Mayor Eric Adams was ripped for his budget modification financial plan for Fiscal Year 2023, which includes:
- $21.5 million in cuts to Queens Borough Public Library between FY2023-FY2026, including $3.9 million in FY2023
- $27.48 million in cuts to New York Public Library, including $4.97 million in FY2023
- $20.79 million in cuts to Brooklyn Public Library between FY2023-FY2026, including $3.758 million in FY2023
The new preliminary budget released for FY 2024 includes more than $19 million in cuts across the New York Public Library, Queens Borough Public Library, and Brooklyn Public Library.
“The librarians at CUNY stand in solidarity with New York City’s public libraries against the mayor’s proposed austerity budget cuts. These cuts total $33 million over the next two years and will force public libraries to cut hours, staffing, and services directly impacting the people of New York City,” Frans Albarillo, librarian at Brooklyn College; Mariana Regalado, chairwoman, PSC-CUNY Library Faculty Committee, librarian at Brooklyn College; and Ian Mcdermott, librarian at LaGuardia Community College wrote in a joint statement. “Cutting funding to New York City public libraries means cutting essential services, including critical access to the internet for the many who don’t have access at home, after-school tutoring, small business services, children’s books, and storytime, English language instruction, passport services, immigration services, and IDNYC services to our many working-class families. CUNY Librarians stand with our public library colleagues in opposing cuts to library budgets. An investment in public libraries is an investment in our communities, our small businesses, our public organizations, our working-class families, and children: all the things that enrich city life and represent the city’s future.”
According to Queens Borough Public Library’s public testimony, the system will need $270 million over the next 10 years in order to bring all of its branches into a state of good repair. In addition, it will need operating funds to support staffing levels, hire security guards, fund afterschool programming, and purchase new materials and software.
“I am a firm believer that libraries are for everyone! The public library is a resource center for many diverse populations in the city, from providing Braille and recorded books to readers with visuals impairments to resource guides for formerly incarcerated New Yorkers,” said public library page member Ru Sosa. “Please make no mistake: Cutting funds from our public libraries curtails New Yorkers’ access to success. I speak for thousands of young New Yorkers when I say we reject Mayor Eric Adams’s plan to cut funding to our libraries. We call on our elected officials to stop this indefensible plan. I’m proud to stand here supporting our libraries and everyone living with a disability whose life has been enriched by our public libraries.”

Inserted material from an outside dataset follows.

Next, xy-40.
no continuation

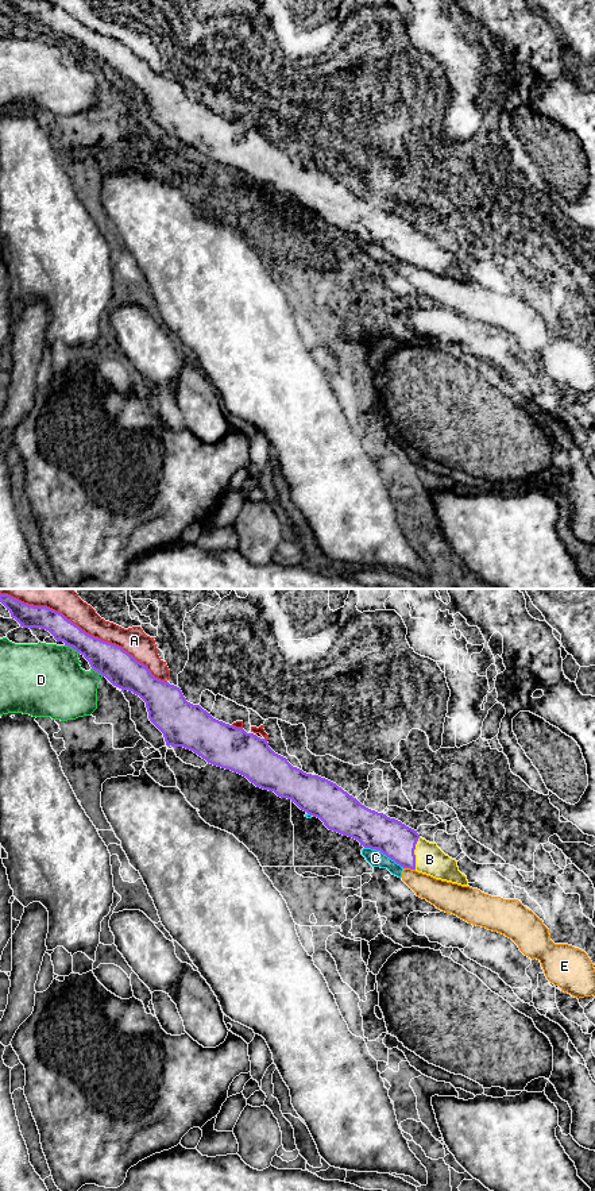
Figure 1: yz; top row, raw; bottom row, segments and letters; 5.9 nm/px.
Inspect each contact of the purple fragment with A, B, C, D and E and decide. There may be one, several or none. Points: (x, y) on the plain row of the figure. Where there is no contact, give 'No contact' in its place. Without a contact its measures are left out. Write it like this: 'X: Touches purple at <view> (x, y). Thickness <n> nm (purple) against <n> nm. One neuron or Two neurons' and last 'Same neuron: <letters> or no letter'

“We call on the City Council to fight this budget tooth and nail, and are speaking out against City Hall’s proposal to slash millions of dollars from the New York, Queens and Brooklyn [library systems]” added student advocate Damien Andrade. “Libraries provide a safe place for New Yorkers to do homework, read their favorite books, and access printers and WiFi. If our City Council members back this budget, our libraries will have to cut their hours, staff, and educational programs. We as New Yorkers depend on this safe place to help receive resources that we might not be able to access at home.”